Oh, thank goodness. I thought I was going to get sprung for all my cyber-lurking.

Mel said...

I usually get depressing search terms like "pictures of really young skanks shitting". But I do sometimes get people searching for things like "essay on [insert name of book/movie]", or a phrase that's obviously just them entering their essay question into Google to see if someone else has already done their thinking for them.

I find it very amusing, because any authoritah on my blog comes from googling - just like they're doing!

But sometimes I remember a delicious turn of phrase I read on a blog but can't recall which one so I enter it into Google to check.

Anyway, forget about all this... because I have just discovered the RUSSIAN MOSCOW CATS THEATRE!

Zoe said...

Oh, mel, that is marvellous - circus catrobats!

Anonymous said...

I get tons of searches for phrases such as "Hotel Rwanda paper" or "21 Grams academic article," but I'm not sure that I've ever been plagiarized. I was half hoping that film reviewer at the University of Missouri, Kansas City, had plagiarized me because I could have made a little money (he had to pay $25 to the reviewer for every plagiarized review). Alas, no such luck.

To me, multiple page views suggest interest (when I was on the job market, for example, I would often have multiple page views from universities where I had applied). One long page view implies copying and pasting.

Anonymous said...

I usually get depressing search terms like "pictures of really young skanks shitting".

I got a ripper a few days ago: it was a search (not telling which search engine!!) for "film clips of female strippers performing non porn"... and, er, somehow they ended up on my doorstep. Um... er... (The only consolation? The "Jewish Film Archive Online" was a hit ahead of me... woo hoo!)

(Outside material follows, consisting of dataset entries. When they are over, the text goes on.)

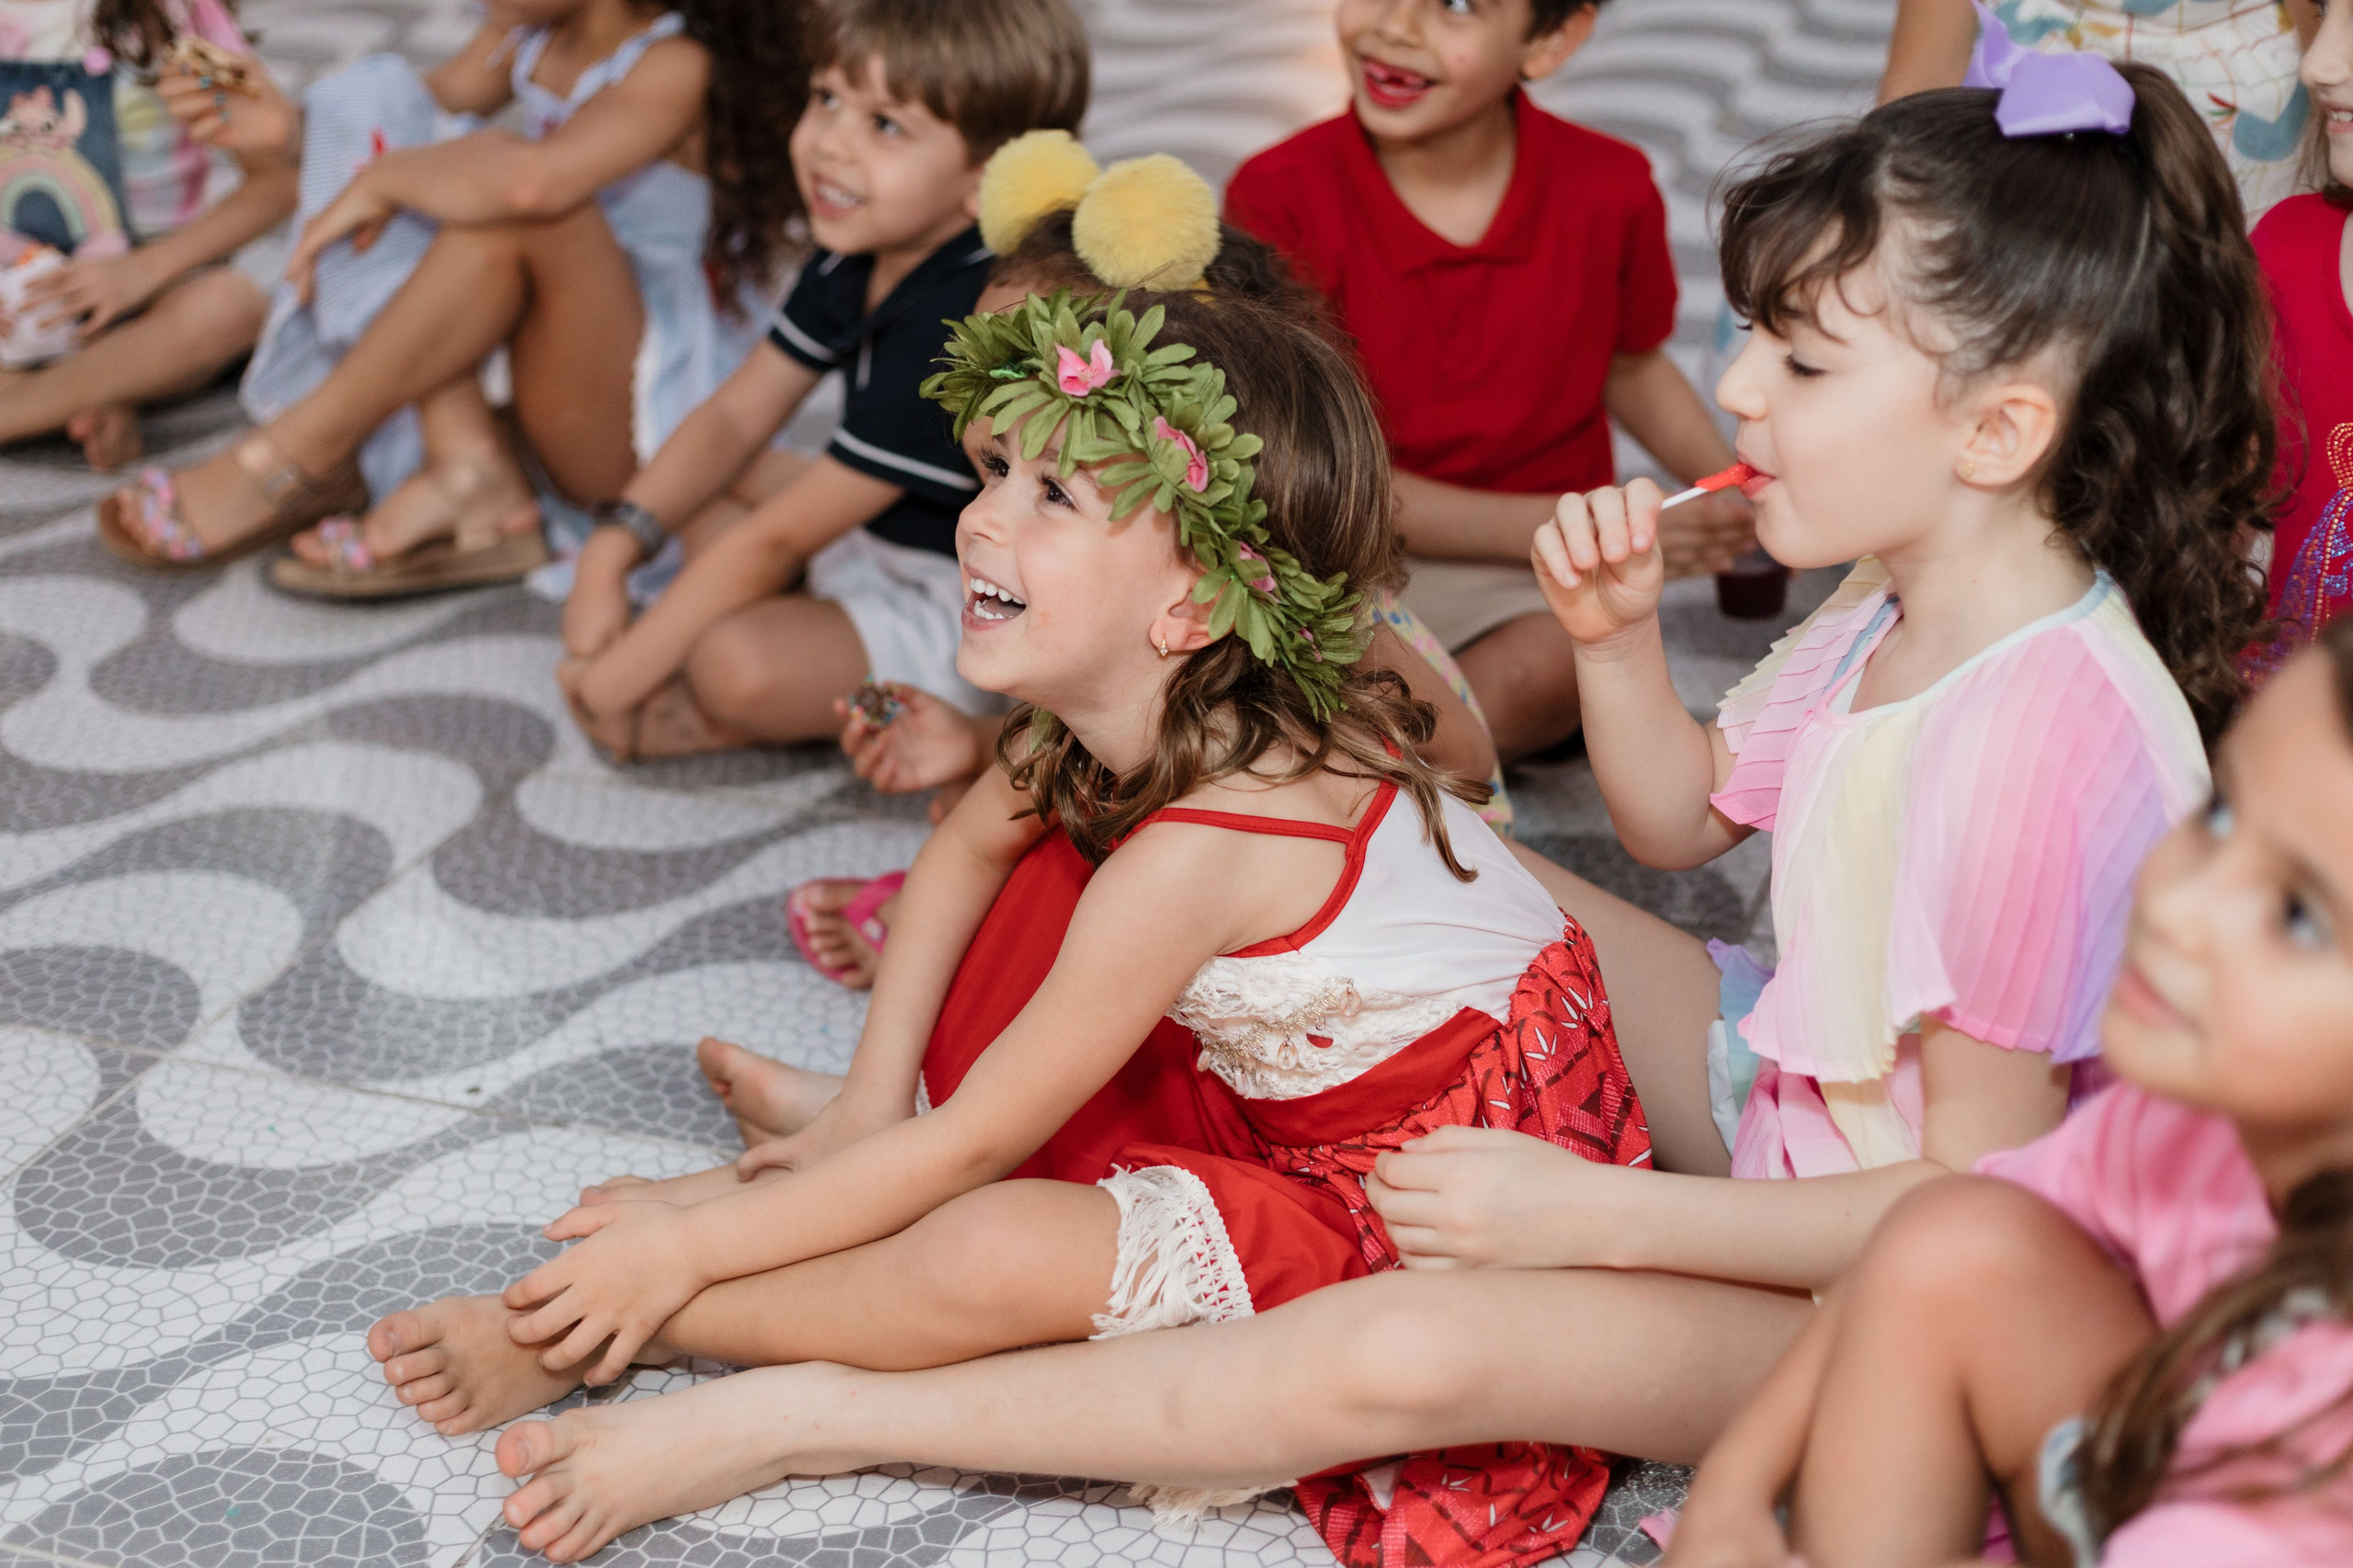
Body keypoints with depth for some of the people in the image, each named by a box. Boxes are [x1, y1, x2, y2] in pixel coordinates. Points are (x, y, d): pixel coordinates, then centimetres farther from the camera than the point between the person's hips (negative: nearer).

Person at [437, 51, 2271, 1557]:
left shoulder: (2046, 735, -33)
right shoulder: (1897, 620, -2)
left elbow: (1971, 1201, -28)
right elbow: (1678, 815, 14)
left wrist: (1584, 1214, -25)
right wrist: (1619, 634, -8)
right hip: (1790, 1105, 10)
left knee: (1406, 1349, -31)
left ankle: (798, 1416, -22)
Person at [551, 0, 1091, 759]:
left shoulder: (960, 332, -31)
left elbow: (776, 539, -26)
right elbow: (736, 417, 4)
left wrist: (615, 680, -20)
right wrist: (613, 549, -11)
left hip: (962, 618, -10)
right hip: (876, 543, 10)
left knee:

Now, time to goodle "pictures of really young skanks shitting"

-- Exxxcellent!

Chris

Oh, great... it brings me straight back to this page!!!!! Grrr, grrr!

Anonymous said...

Got a hit in the wee hours of this morning from Afghanistan. Someone Yahood "goole (sic) best naked teens on the world" (baffling, I know). A persistent bugger, I must say. When I tried the same search, my page wasn't in the top 120 hits. (The WIGGLES were, though, at 77.) No, I didn't look.

lucy tartan said...

Mel, Chris, thank you both for bringing a whole other dimension to my blog. Sterling work.